Microscopic polyangiitis complicated with ileal involvement detected by double-balloon endoscopy: a case report
1 Department of Gastroenterology, Kobe City Medical Center General Hospital, 2-1-1 Minatojimaminamimachi, Chuo-ku, Kobe, Hyogo 650-0047, Japan
2 Department of Hematology and Clinical Immunology, Kobe City Medical Center General Hospital, 2-1-1 Minatojimaminamimachi, Chuo-ku, Kobe, Hyogo 650-0047, Japan
3 Department of Neurology, Kobe City Medical Center General Hospital, 2-1-1 Minatojimaminamimachi, Chuo-ku, Kobe, Hyogo 650-0047, Japan
4 Department of Pathology, Kobe City Medical Center General Hospital, 2-1-1 Minatojimaminamimachi, Chuo-ku, Kobe, Hyogo 50-0047, Japan
BMC Gastroenterology 2013, 13:42 doi:10.1186/1471-230X-13-42Published: 2 March 2013
Microscopic polyangiitis is characterized by pauci-immune, necrotizing small-vessel vasculitis and an anti-neutrophil cytoplasmic antibody-associated vasculitis.

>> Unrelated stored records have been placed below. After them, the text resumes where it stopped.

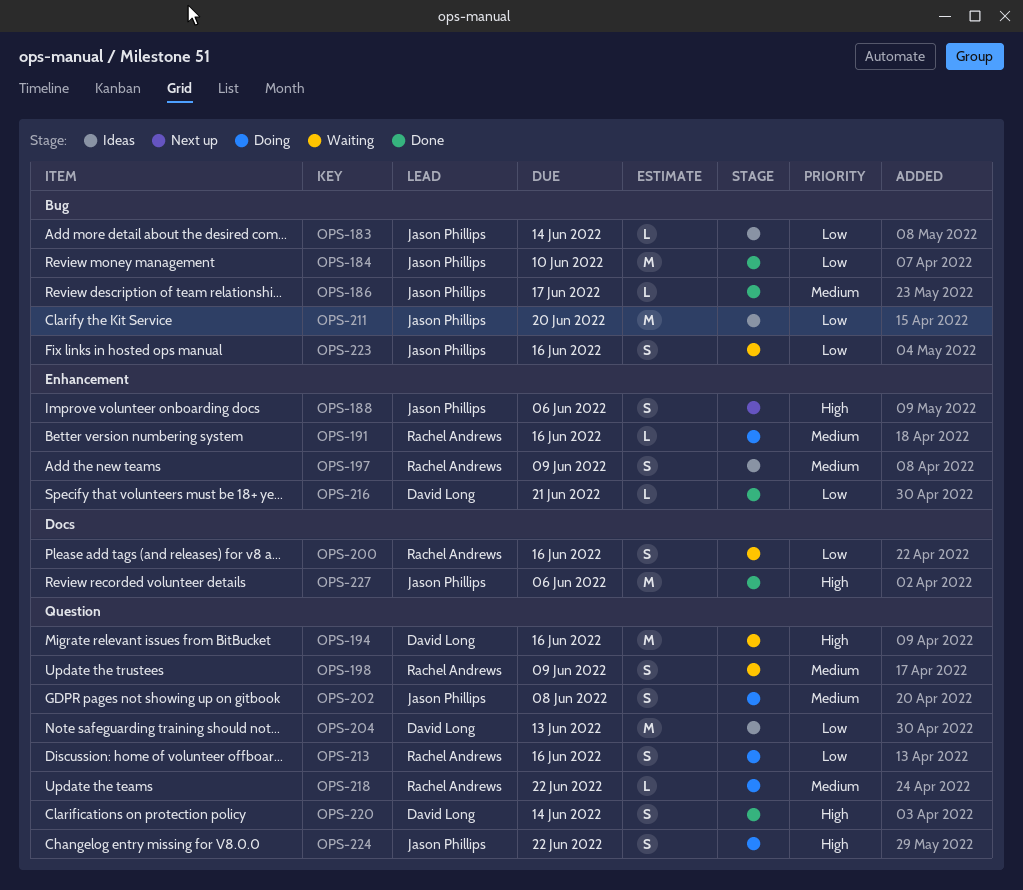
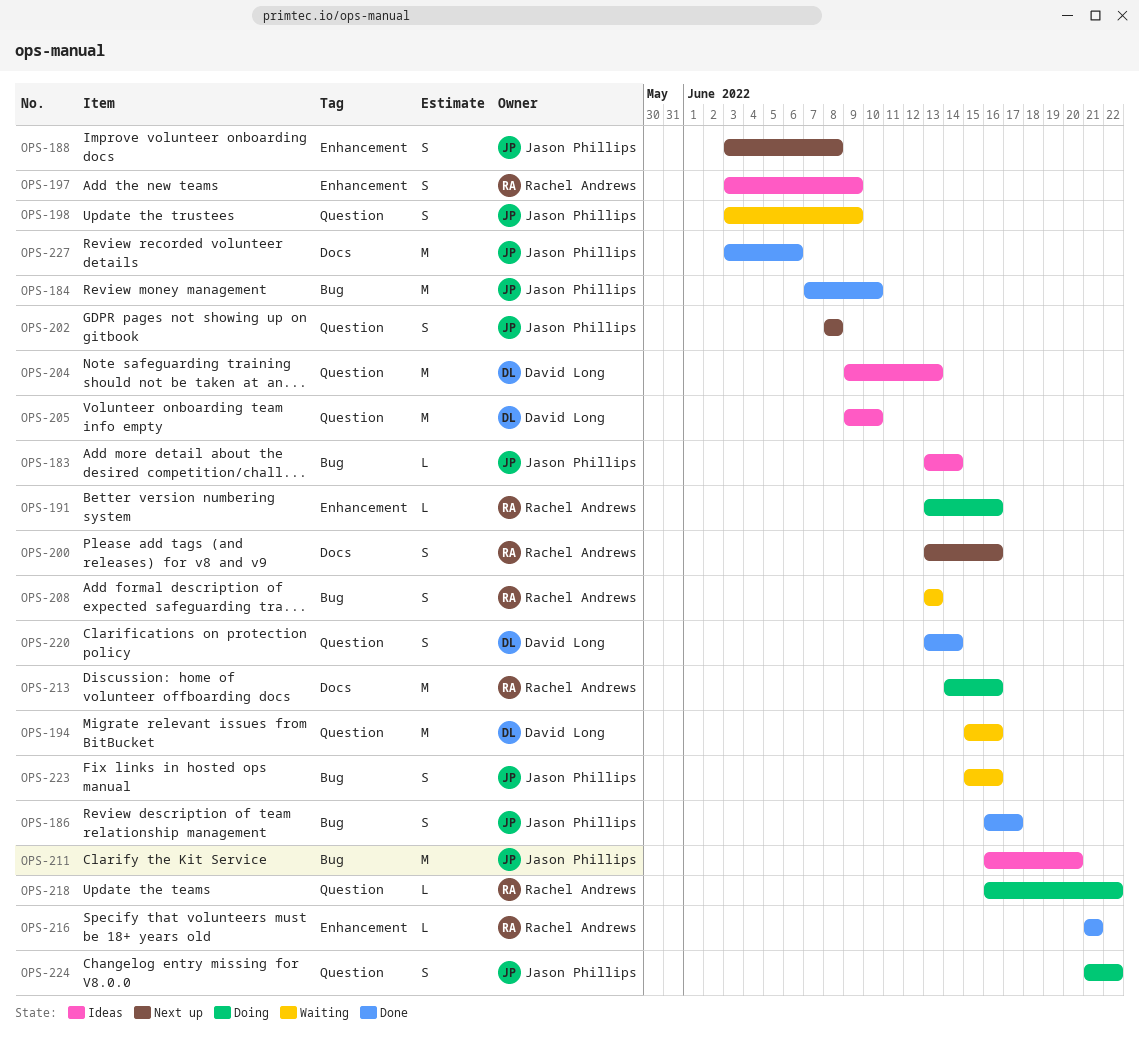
OPS-186, estimate: L -> S
OPS-188, due: Jun 6 -> Jun 8
OPS-198, owner: Rachel Andrews -> Jason Phillips
OPS-200, status: Waiting -> Next up
OPS-202, status: Doing -> Next up
OPS-205: none -> present
OPS-208: none -> present
OPS-213, label: Question -> Docs
OPS-213, estimate: S -> M
OPS-216, owner: David Long -> Rachel Andrews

Although gastrointestinal involvement in microscopic polyangiitis is not rare, endoscopic observation of it is extremely rare. To the best of our knowledge, this is the first case report of small intestinal involvement in microscopic polyangiitis detected and followed up by double-balloon endoscopy.

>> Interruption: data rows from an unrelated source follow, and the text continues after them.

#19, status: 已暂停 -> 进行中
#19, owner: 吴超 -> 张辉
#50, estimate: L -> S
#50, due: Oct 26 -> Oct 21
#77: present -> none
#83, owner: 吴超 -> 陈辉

A 70-year-old Japanese woman was transferred to our hospital for close examination of suspected small intestinal lymphoma. Retrograde double-balloon endoscopy revealed various forms of ulcers with redness and edema in the ileum. Histological findings suggested ischemic changes. Because mononeuritis multiplex and a fever spike appeared later, vasculitis was suspected. The perinuclear anti-neutrophil cytoplasmic antibody titer was elevated. Nerve biopsy results suggested vasculitis. From these findings, microscopic polyangiitis was diagnosed. It was suggested that microscopic polyangiitis caused the intestinal involvement. Intravenous pulse cyclophosphamide and oral predonisolone were started. After treatment, perinuclear anti-neutrophil cytoplasmic antibodies decreased to the normal range. Retrograde double-balloon endoscopy after treatment showed ulcer scars and no ulcer.

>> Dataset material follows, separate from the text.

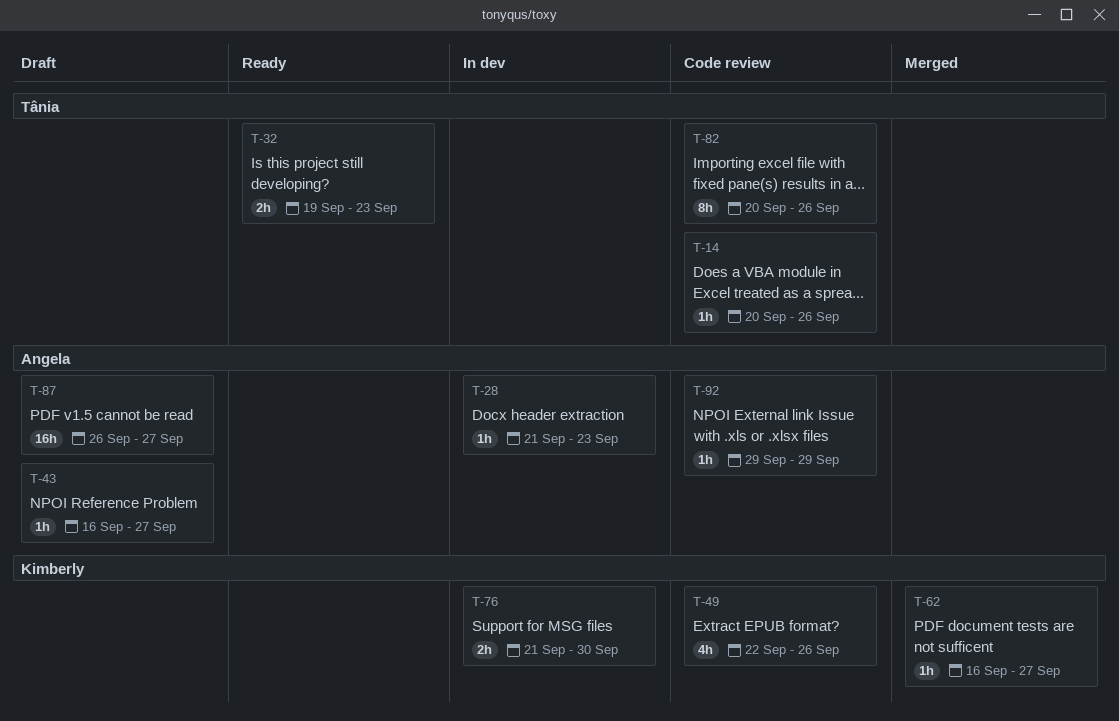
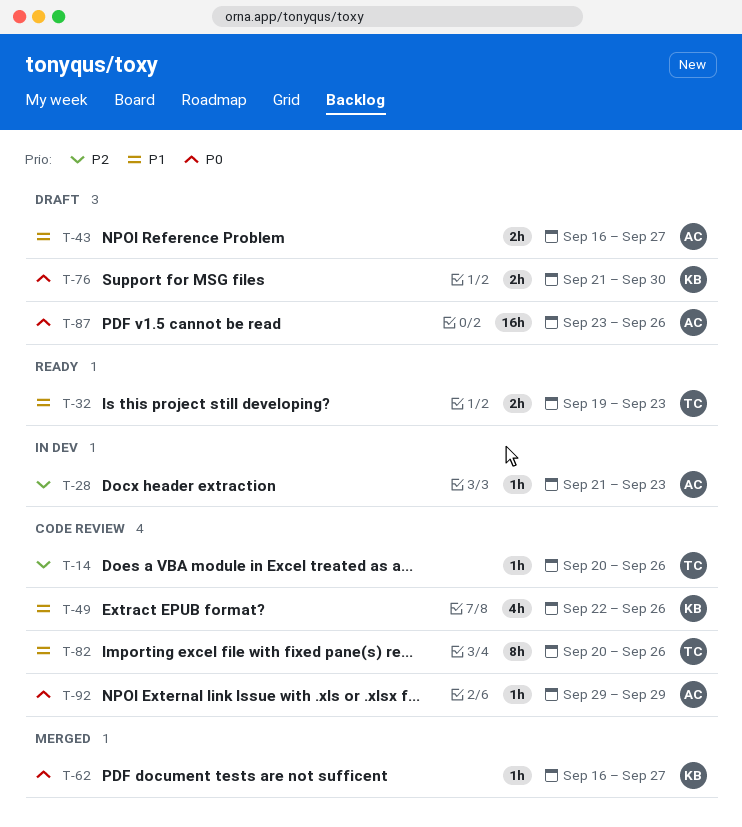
T-43, estimate: 1h -> 2h
T-76, status: In dev -> Draft
T-87, start: Sep 26 -> Sep 23
T-87, due: Sep 27 -> Sep 26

The cause of gastrointestinal involvement in microscopic polyangiitis is ischemia due to vasculitis. It is difficult to diagnose small-vessel vasculitis by endoscopic biopsy. Although histological evidence of microscopic polyangiitis is important, the treatment should not be delayed by repeating the biopsy, because such delay can result in adverse sequela.
This case report shows that microscopic polyangiitis should be considered as a differential diagnosis when small intestinal changes like those in the present case are observed by endoscopy.